All of the data should be restated word for word, with the pictures omitted.

Records excerpted from a collection
[Start of section]

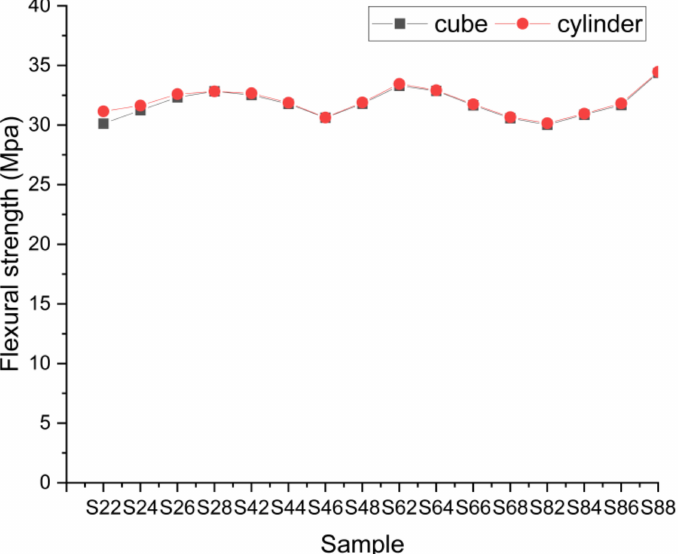
Figure 9. Flexural strength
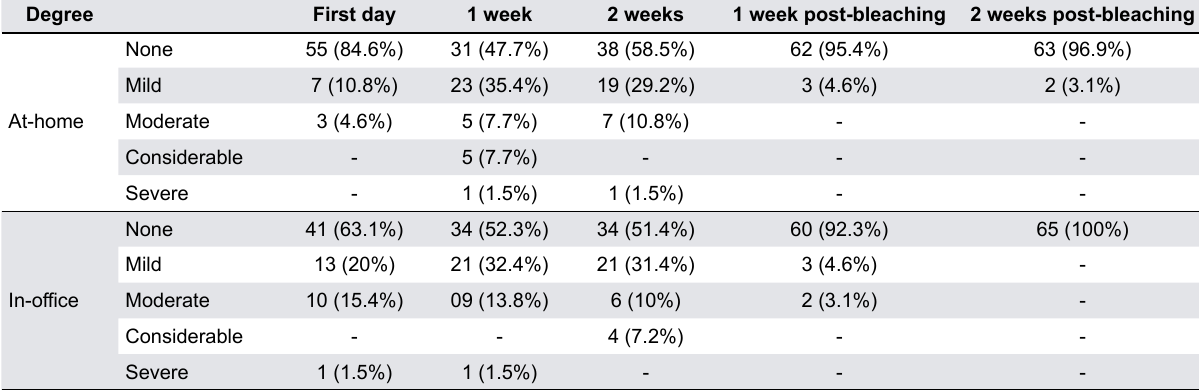
Table 5- Degrees of tooth sensitivity reported by volunteers in different treatment groups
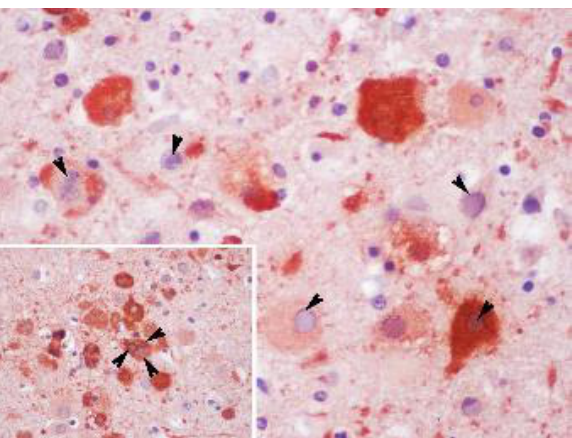
Figure 6 . Brain cerebral cortex sample of case 12, a juvenile male striped dolphin presenting co- infection with DMV, presenting 7/7 of the evaluated brain lesions. Multiple basophilic intranuclear inclusion bodies within the neurons (arrowheads) can be seen with immunostaining against CDV.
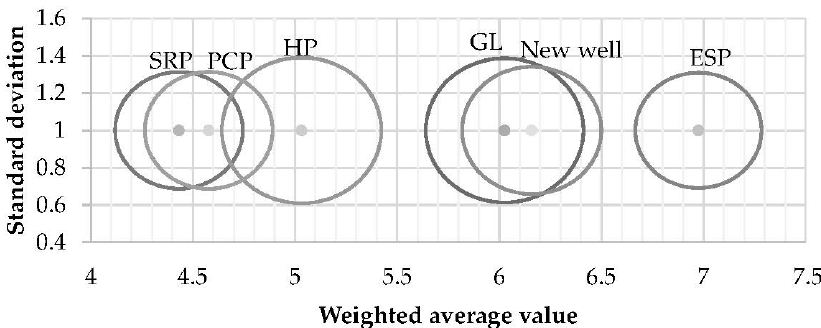
Figure 7. Center of mass and standard deviation outputs for a new well in relation to the standards for the other methods.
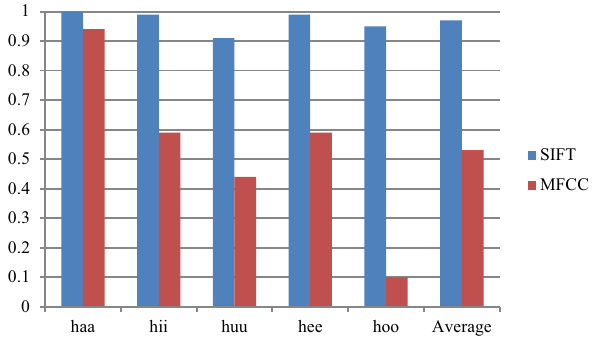
In LNBNN, we use both SIFT and MFCC features extracted from spectrogram images of speech signals. Since other classifiers need to have the same dimension input data, we use the LBG algorithm to quantize features to the same dimension.SIFTfeaturesextractedfromspectrogramimages are quantized to 16 SIFT feature points; then these 16 fea- ture points are converted to 128 × 16 dimension vectors for each sample. For MFCC features, we extract 18 MFCC coefficients from each speech signal, and then all MFCC coefficients are quantized to 16 feature vectors. After that, 16 MFCC vectors are converted to one 16 × 18 dimension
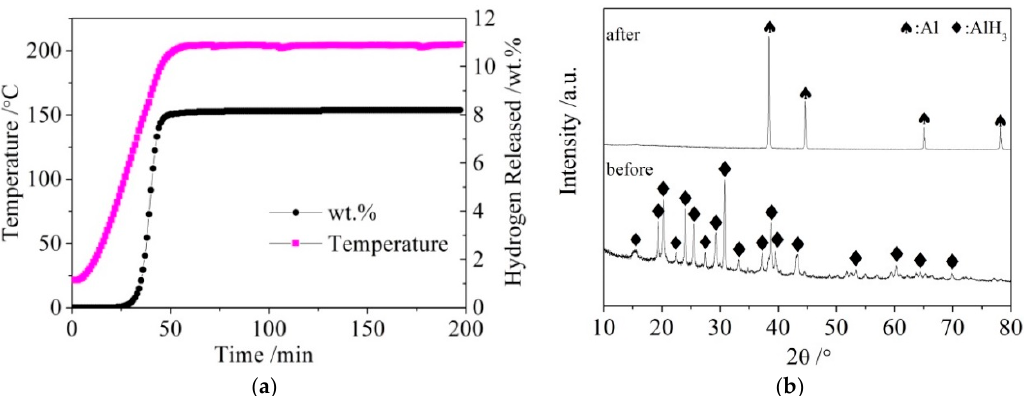
Figure 1. The dehydrogenation curves ( a ) of AlH 3 and X-ray diffraction (XRD) patterns ( b ) of AlH 3 before and after dehydrogenation.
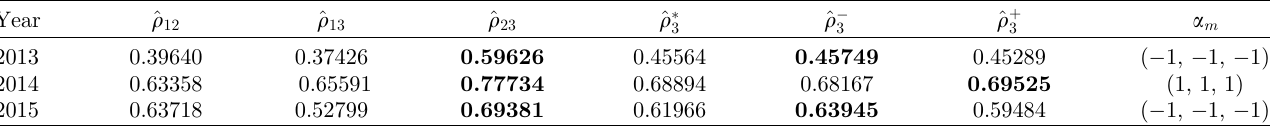
Table 5. Estimation of coef fi cients. On the left the bivariate Spearman ’ s rho coef fi cients (in bold letter the largest), on the right the trivariate correlations (in bold letter the largest), a m shows the direction of maximal dependence. Calculus I (subscript 1), Mathematics (subscript 2) and Natural Sciences or Physics (subscript 3).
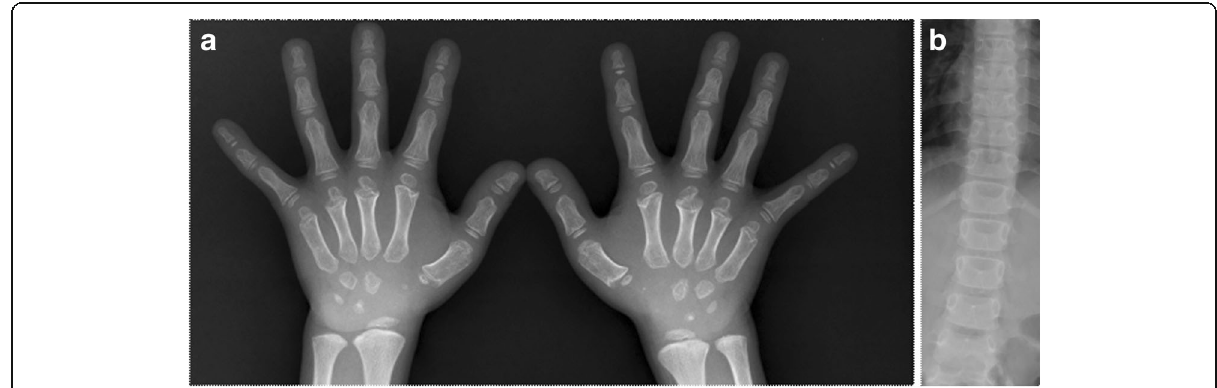
Fig. 1 a : Short bone deformity of both hands, delayed development of osteophytes. b : Mild lateral curvature of the lumbar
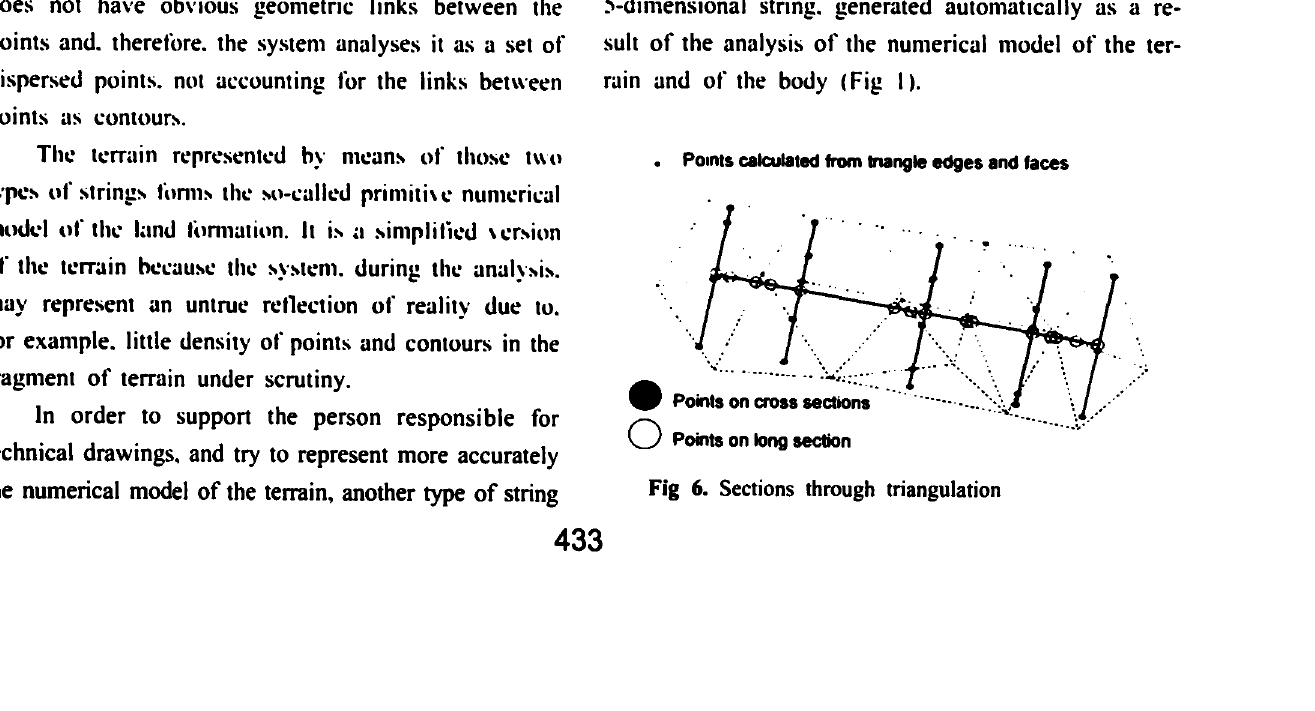
Fig 6. Sections through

[End of section]

▶ _RESULT BELOW_
Figure 9. Flexural strength
Table 5- Degrees of tooth sensitivity reported by volunteers in different treatment groups
Figure 6 . Brain cerebral cortex sample of case 12, a juvenile male striped dolphin presenting co- infection with DMV, presenting 7/7 of the evaluated brain lesions. Multiple basophilic intranuclear inclusion bodies within the neurons (arrowheads) can be seen with immunostaining against CDV.
Figure 7. Center of mass and standard deviation outputs for a new well in relation to the standards for the other methods.
In LNBNN, we use both SIFT and MFCC features extracted from spectrogram images of speech signals. Since other classifiers need to have the same dimension input data, we use the LBG algorithm to quantize features to the same dimension.SIFTfeaturesextractedfromspectrogramimages are quantized to 16 SIFT feature points; then these 16 fea- ture points are converted to 128 × 16 dimension vectors for each sample. For MFCC features, we extract 18 MFCC coefficients from each speech signal, and then all MFCC coefficients are quantized to 16 feature vectors. After that, 16 MFCC vectors are converted to one 16 × 18 dimension
Figure 1. The dehydrogenation curves ( a ) of AlH 3 and X-ray diffraction (XRD) patterns ( b ) of AlH 3 before and after dehydrogenation.
Table 5. Estimation of coef fi cients. On the left the bivariate Spearman ’ s rho coef fi cients (in bold letter the largest), on the right the trivariate correlations (in bold letter the largest), a m shows the direction of maximal dependence. Calculus I (subscript 1), Mathematics (subscript 2) and Natural Sciences or Physics (subscript 3).
Fig. 1 a : Short bone deformity of both hands, delayed development of osteophytes. b : Mild lateral curvature of the lumbar
Fig 6. Sections through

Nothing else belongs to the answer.